George Pell’s heavy-handed comments ignore the pain of abuse victims

AUSTRALIA
WA Today

June 1, 2015

Steve Dow

Cardinal George Pell should stop making threats and make good on his promise to return home and appear before the royal commission.

Cardinal George Pell’s deep bass tone has taken an ugly, threatening turn. His thinly veiled threat to sool the lawyers on Peter Saunders for the abuse survivor’s 60 Minutes interview shows a Catholic Church deeply disconnected from public opinion that demands free speech be heard and children be protected.

Saunders, founder of a British charity for abuse victims and handpicked by Pope Francis to sit on the Pontifical Commission for the Protection of Minors, told the Channel Nine program that Pell was a “massive thorn” to the papacy and should be moved aside: “He has a catalogue of denigrating people, of acting with callousness, cold-heartedness, almost sociopathic I would go as far as to say, this lack of care.”

This internecine Vatican volley of words may well be defamatory, but how pathetic that the cardinal cannot see beyond his own bruised ego.

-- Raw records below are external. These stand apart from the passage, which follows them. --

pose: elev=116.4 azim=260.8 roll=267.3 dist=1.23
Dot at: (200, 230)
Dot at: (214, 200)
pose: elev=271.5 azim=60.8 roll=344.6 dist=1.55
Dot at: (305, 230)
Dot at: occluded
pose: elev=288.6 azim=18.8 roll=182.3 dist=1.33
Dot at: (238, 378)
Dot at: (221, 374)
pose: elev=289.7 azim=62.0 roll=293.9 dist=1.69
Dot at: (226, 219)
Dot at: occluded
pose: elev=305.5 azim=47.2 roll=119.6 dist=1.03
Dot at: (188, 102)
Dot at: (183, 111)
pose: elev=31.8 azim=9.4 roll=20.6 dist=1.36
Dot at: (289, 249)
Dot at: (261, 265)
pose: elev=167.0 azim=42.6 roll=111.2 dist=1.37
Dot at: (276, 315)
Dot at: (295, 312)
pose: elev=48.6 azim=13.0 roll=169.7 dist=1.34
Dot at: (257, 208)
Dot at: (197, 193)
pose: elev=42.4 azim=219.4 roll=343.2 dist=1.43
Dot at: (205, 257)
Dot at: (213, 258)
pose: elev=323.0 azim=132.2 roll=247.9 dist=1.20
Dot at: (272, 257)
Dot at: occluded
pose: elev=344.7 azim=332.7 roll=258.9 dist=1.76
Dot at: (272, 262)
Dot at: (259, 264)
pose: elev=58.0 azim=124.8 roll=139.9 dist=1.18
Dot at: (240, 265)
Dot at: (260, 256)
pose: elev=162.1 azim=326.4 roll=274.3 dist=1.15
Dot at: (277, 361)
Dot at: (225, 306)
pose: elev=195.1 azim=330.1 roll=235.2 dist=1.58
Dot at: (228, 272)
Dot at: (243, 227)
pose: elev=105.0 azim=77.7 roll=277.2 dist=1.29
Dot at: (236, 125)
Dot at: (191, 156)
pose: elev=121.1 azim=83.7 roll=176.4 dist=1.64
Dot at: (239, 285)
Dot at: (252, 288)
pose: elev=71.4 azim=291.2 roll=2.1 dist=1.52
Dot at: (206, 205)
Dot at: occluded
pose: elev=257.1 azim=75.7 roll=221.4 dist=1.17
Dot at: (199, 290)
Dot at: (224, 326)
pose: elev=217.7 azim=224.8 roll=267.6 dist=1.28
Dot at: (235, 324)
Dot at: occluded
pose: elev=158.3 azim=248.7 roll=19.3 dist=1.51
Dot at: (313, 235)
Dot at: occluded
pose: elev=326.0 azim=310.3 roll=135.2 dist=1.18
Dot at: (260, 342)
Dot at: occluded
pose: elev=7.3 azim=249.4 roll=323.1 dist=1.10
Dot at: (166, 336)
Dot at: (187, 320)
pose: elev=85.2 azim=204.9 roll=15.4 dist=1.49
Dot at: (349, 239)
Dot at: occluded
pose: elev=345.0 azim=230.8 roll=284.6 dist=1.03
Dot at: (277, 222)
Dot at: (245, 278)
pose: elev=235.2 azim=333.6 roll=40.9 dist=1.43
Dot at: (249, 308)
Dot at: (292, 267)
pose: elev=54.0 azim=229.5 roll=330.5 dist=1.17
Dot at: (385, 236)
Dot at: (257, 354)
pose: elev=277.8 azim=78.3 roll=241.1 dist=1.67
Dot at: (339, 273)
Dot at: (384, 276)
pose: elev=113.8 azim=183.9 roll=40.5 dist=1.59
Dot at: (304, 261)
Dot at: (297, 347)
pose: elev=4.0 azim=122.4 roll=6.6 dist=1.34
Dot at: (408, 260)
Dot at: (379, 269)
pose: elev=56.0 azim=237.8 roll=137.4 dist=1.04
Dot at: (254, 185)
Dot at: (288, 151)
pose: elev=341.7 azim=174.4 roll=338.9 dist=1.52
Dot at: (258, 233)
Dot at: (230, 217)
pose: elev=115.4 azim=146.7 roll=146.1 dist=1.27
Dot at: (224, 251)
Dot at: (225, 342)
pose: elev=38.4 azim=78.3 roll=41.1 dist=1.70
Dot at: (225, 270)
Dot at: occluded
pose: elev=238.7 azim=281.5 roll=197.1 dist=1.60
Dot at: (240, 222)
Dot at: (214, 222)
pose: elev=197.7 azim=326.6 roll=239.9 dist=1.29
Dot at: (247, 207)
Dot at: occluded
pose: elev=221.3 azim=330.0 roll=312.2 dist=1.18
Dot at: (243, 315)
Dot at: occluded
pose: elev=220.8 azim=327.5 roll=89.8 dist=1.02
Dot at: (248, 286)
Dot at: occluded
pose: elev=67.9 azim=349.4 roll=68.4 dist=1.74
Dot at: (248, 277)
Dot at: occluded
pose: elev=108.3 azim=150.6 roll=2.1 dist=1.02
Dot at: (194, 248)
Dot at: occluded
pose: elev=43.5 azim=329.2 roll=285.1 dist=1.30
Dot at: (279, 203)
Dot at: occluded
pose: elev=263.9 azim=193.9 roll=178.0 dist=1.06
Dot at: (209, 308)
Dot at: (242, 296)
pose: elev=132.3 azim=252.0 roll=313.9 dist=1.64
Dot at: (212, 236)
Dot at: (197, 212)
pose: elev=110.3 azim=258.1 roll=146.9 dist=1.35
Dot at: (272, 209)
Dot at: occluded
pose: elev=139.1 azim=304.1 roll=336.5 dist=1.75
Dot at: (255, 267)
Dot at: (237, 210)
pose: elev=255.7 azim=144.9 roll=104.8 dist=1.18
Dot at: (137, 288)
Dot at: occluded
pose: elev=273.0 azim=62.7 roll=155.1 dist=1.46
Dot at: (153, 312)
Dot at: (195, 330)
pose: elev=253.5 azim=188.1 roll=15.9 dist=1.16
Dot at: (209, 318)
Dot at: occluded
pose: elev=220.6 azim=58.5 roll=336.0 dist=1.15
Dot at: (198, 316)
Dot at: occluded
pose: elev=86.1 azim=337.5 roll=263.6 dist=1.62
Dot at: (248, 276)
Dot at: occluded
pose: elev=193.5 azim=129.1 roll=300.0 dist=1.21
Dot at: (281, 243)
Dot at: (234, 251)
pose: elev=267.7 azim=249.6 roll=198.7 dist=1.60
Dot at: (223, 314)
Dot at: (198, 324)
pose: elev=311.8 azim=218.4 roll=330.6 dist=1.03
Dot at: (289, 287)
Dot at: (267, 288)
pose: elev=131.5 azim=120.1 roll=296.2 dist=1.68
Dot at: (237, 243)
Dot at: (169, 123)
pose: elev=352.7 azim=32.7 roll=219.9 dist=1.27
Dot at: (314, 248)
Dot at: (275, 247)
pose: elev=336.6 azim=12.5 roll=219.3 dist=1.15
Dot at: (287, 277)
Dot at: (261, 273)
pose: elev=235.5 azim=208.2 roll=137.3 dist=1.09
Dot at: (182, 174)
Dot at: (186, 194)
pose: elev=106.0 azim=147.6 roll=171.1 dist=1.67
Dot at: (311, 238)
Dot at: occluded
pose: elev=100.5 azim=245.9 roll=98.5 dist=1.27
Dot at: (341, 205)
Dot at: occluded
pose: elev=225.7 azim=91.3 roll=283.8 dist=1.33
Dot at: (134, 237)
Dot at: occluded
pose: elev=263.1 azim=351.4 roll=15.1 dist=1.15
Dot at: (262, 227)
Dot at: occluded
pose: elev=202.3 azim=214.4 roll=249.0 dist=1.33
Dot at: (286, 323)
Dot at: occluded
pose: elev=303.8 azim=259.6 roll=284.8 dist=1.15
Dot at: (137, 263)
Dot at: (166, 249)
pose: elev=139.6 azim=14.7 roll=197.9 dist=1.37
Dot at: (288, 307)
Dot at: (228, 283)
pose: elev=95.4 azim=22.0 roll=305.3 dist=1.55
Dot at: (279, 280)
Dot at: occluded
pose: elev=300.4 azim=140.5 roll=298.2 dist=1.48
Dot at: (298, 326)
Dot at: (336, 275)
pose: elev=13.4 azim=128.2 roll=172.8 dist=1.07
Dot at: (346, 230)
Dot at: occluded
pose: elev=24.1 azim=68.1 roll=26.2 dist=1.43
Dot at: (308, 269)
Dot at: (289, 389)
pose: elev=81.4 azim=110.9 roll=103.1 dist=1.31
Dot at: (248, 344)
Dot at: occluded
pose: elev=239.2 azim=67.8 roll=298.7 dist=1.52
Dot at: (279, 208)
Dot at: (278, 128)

Pell’s spokesman fired back that Saunders has never met Pell, the former Melbourne and Sydney archbishop: “The false and misleading claims made against his eminence are outrageous … there is no excuse for broadcasting incorrect and prejudicial material.”

His imperious “eminence” should drop the lawyerly threats, then put all his thinking into planning for the appearance he finally last week promised, to return home and make if requested by the Royal Commission into Institutional Responses to Child Sexual Abuse. We need to know what he has to say, for instance, about the allegations of abuse in Ballarat, and whether he was complicit in moving Australia’s worst paedophile priest, Gerald Ridsdale, to another parish.

Here’s my tip: when he finally does appear before the royal commission, he will obfuscate and protect his and the church’s own naked self-interest. Way back in late 2002, I sat down with Pell in his office near Sydney’s St Mary’s Cathedral. He was by this time Archbishop of Sydney, having moved up from Melbourne.